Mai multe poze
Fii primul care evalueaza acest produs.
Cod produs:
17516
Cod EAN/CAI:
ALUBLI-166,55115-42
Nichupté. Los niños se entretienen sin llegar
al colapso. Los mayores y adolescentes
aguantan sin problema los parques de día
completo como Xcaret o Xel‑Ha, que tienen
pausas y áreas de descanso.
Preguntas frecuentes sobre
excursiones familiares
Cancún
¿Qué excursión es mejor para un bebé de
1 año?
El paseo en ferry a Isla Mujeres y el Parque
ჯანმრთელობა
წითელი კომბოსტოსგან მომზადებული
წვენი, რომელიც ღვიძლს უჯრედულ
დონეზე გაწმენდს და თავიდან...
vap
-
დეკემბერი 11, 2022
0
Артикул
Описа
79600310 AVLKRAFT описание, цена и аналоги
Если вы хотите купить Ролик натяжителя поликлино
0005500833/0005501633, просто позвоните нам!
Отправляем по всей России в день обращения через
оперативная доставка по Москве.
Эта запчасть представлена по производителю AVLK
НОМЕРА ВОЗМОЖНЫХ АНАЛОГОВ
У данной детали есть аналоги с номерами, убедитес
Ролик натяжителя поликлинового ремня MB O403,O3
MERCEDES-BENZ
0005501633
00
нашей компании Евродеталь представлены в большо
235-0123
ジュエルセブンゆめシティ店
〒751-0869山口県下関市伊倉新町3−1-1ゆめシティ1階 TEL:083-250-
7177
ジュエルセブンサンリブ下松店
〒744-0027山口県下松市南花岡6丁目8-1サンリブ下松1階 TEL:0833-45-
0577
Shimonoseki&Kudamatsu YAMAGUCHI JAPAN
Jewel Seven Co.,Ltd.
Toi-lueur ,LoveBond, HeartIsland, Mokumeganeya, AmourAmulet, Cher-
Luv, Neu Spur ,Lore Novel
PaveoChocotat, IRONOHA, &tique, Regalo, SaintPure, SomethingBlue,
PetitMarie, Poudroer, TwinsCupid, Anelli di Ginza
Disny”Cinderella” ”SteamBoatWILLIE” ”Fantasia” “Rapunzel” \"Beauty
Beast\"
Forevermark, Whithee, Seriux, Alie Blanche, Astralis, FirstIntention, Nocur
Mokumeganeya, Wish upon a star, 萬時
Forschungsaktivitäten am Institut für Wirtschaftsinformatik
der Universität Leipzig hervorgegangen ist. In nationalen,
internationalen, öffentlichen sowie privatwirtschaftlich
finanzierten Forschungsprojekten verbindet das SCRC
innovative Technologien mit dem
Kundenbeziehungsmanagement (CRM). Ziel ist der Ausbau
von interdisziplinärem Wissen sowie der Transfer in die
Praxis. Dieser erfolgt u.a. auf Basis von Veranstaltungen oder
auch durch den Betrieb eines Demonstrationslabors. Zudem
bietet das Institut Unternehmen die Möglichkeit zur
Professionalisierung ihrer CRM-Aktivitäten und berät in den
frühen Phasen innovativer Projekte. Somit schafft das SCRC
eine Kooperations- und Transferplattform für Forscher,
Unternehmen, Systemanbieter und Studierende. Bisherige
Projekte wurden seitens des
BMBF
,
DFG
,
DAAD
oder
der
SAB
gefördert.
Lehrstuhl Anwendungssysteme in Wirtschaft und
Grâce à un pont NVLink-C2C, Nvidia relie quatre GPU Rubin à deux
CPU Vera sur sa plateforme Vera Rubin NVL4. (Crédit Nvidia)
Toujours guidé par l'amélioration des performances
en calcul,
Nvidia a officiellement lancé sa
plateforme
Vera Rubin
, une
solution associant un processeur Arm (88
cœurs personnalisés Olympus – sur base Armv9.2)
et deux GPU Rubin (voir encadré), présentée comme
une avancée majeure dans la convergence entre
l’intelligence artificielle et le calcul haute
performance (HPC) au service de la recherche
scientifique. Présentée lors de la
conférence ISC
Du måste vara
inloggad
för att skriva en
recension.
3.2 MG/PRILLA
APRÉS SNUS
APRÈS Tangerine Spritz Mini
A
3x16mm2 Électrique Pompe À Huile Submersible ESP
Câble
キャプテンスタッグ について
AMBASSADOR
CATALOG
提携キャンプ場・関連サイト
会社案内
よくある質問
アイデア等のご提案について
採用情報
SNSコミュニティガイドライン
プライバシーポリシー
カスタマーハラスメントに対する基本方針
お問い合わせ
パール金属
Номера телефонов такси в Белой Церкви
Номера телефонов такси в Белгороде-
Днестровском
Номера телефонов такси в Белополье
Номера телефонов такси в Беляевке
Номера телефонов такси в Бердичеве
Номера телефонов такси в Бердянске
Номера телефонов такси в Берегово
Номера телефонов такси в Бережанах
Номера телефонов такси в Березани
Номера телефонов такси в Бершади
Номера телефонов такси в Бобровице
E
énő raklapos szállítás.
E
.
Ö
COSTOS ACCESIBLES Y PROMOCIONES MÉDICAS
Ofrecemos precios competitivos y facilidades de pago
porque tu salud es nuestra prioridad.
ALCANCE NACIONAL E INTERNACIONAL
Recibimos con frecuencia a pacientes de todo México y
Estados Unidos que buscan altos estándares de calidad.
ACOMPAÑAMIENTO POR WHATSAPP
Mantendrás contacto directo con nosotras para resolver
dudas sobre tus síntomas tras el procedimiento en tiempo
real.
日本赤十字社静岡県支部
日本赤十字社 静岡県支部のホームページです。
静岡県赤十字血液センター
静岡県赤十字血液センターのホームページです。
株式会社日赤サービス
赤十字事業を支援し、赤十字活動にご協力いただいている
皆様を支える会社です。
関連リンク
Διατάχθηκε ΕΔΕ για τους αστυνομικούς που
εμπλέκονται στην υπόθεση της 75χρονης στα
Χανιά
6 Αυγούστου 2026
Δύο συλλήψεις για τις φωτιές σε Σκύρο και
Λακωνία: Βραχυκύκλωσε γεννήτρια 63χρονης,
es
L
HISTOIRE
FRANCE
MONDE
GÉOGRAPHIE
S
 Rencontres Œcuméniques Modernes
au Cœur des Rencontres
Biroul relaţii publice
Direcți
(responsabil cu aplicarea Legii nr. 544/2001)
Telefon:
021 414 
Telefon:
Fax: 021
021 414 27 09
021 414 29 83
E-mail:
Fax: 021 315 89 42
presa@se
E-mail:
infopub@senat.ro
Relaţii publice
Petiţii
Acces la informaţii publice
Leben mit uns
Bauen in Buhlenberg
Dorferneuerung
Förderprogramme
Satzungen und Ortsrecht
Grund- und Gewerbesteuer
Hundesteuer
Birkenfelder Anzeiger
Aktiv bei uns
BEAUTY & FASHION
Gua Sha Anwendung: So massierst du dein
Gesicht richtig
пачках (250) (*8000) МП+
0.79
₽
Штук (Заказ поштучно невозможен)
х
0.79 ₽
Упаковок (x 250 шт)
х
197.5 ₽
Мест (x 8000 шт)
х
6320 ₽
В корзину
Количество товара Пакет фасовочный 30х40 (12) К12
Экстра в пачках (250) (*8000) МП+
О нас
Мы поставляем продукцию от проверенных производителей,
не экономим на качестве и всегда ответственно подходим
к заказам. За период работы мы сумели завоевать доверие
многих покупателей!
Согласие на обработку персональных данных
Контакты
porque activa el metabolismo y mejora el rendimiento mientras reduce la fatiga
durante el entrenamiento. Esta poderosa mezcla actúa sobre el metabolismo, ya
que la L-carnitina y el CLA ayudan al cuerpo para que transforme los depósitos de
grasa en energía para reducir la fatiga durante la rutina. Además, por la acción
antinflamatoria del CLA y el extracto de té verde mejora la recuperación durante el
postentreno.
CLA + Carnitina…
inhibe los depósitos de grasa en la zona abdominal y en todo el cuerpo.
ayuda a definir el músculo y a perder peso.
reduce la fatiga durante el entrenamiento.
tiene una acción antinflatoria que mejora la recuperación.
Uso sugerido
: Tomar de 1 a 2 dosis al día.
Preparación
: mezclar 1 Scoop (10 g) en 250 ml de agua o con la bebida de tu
==================================================
## What to work on
The lines from the start of the entries above through the line containing "НОМЕРА ВОЗМОЖНЫХ АНАЛОГОВ" are the ones to return, please; copy them exactly and include both ends.

## Answer section
Mai multe poze
Fii primul care evalueaza acest produs.
Cod produs:
17516
Cod EAN/CAI:
ALUBLI-166,55115-42
Nichupté. Los niños se entretienen sin llegar
al colapso. Los mayores y adolescentes
aguantan sin problema los parques de día
completo como Xcaret o Xel‑Ha, que tienen
pausas y áreas de descanso.
Preguntas frecuentes sobre
excursiones familiares
Cancún
¿Qué excursión es mejor para un bebé de
1 año?
El paseo en ferry a Isla Mujeres y el Parque
ჯანმრთელობა
წითელი კომბოსტოსგან მომზადებული
წვენი, რომელიც ღვიძლს უჯრედულ
დონეზე გაწმენდს და თავიდან...
vap
-
დეკემბერი 11, 2022
0
Артикул
Описа
79600310 AVLKRAFT описание, цена и аналоги
Если вы хотите купить Ролик натяжителя поликлино
0005500833/0005501633, просто позвоните нам!
Отправляем по всей России в день обращения через
оперативная доставка по Москве.
Эта запчасть представлена по производителю AVLK
НОМЕРА ВОЗМОЖНЫХ АНАЛОГОВ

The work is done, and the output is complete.